Dina: ” Nella sofferenza ho toccato con mano l’efficacia della preghiera”

Tra le grandi domande che solitamente ogni uomo si pone ci sono: qual è il senso della vita e cosa posso fare per essere felice? In Dio possiamo trovare alcuni consigli che ci possono aiutare a dare delle risposte a queste domande: “Ama il prossimo tuo come te stesso”, “Vivi amando” e “Non importa ciò che fai ma fallo con passione”. E quando incontri delle persone che nella loro vita seguono questi consigli te ne accorgi perchè riescono a trasmettere una grande positività.

Chi è Dina Carinci?

Sono nata e cresciuta a Lanciano. I miei genitori lavoravano entrambi a scuola in ambito amministrativo. Insieme a mia sorella Luisa ho avuto una infanzia molto serena. I miei sogni da bambina erano fare la giornalista o la stilista. Studiando diritto all’Istituto commerciale, mi sono appassionata a questo settore e così ho deciso di intraprendere la carriera di avvocato. Dopo la laurea in legge conseguita a Bologna ho conosciuto, grazie a una comitiva di amici con cui trascorrevo le mie vacanze estive, Antonio, l’uomo che è poi diventato mio marito. Mi sono innamorata di lui perché mi faceva ridere e poi ho cominciato ad amare tutto il suo essere che mi faceva sentire al centro del suo universo.
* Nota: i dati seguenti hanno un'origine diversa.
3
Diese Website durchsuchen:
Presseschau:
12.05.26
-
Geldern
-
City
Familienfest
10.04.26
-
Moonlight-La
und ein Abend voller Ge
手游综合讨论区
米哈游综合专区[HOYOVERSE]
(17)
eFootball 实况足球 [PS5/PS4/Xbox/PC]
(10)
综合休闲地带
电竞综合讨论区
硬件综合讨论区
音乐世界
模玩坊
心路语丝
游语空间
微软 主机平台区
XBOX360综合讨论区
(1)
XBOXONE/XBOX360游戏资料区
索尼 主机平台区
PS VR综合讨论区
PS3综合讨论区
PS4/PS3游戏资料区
Anche con la sua famiglia di origine mi sono subito trovata a mio agio perché semplice ed amante delle tradizioni come lo è anche la mia. Con il matrimonio mi sono trasferita qui a Vasto. Abbiamo due meravigliosi figli. Per 14 anni ho svolto la professione di avvocato occupandomi fondamentalmente di Diritto Civile e, in particolare, di Diritto del Lavoro. Amavo tantissimo la mia professione solo che mi portava via troppo tempo e non mi permetteva di fare la mamma come avrei voluto: i miei orari erano 9 -21. E così quando mi è stata proposta l’assunzione in ruolo come Direttore dei servizi generali e amministrativi ho accettato e oggi sono la Dsga del polo liceale Pantini-Pudente di Vasto. E’ un lavoro che cerco di portare avanti con passione, determinazione e impegno.

Come ti sei avvicinata a Dio?

Di sicuro fondamentalmente grazie a mia nonna materna che viveva in casa con noi anche per aiutare mia mamma nella gestione di noi figli. Mi ha insegnato a pregare facendomi conoscere e apprezzare il senso della preghiera. Diceva sempre: “La preghiera deve uscire dal cuore. Se ripeti a pappagallo e non pensi a ciò che dici come fa la preghiera ad arrivare a Dio?”. Non c’era giorno in cui il quotidiano non trovasse riscontro in Dio, anche quando succedevano cose brutte. Anche se non ho mai abbandonato la preghiera proprio grazie all’insegnamento di mia nonna, nel tempo degli studi e per i vari impegni professionali e familiari non ero molto assidua nel frequentare la chiesa. Nella malattia di una persona a me molto cara ho toccato con mano l’efficacia e l’importanza della preghiera fatta con il cuore. Nel 2015 don Gianni Carozza mi chiese di fare la catechista. All’inizio ero un po’ di titubante perché pensavo di non essere all’altezza; poi, invece, ho scoperto il meraviglioso mondo dei bambini in cui mi trovo tantissimo. Amo dire loro che l’amore di Dio va gridato. Trovo sia toccante chiedere ai bambini “Dio è?” e sentirli rispondere in coro “Misericordioso”; lo gridano e quell’eco emoziona anche loro. La prima cosa che dico ai miei bambini del catechismo è: “Non chiamatemi maestra perché non lo sono e questa non è una scuola! Siete qui per innamorarvi di Gesù”.

Papa Francesco più volte ha spronato i credenti a mettersi in politica, tu sei una donna che ha accolto questo invito. Come, quando e perchè ci sei entrata?

Ci sono entrata nel 2016 grazie a Gianluca Castaldi, amico di mio marito da decenni, che mi ha spronata a mettermi in gioco. La passione per la politica è venuta pian piano, scoprendo certi meccanismi e studiando. Quando si vive secondo determinati principi, questi li porti con te in ogni ambito, nel lavoro e anche nella politica e il mio essere cattolica non finisce quando entro nelle stanze della politica.
Auspico maggiore collaborazione tra le varie forze politiche per il bene dei cittadini: ciò che dovrebbe contare è l’obiettivo e non il colore politico.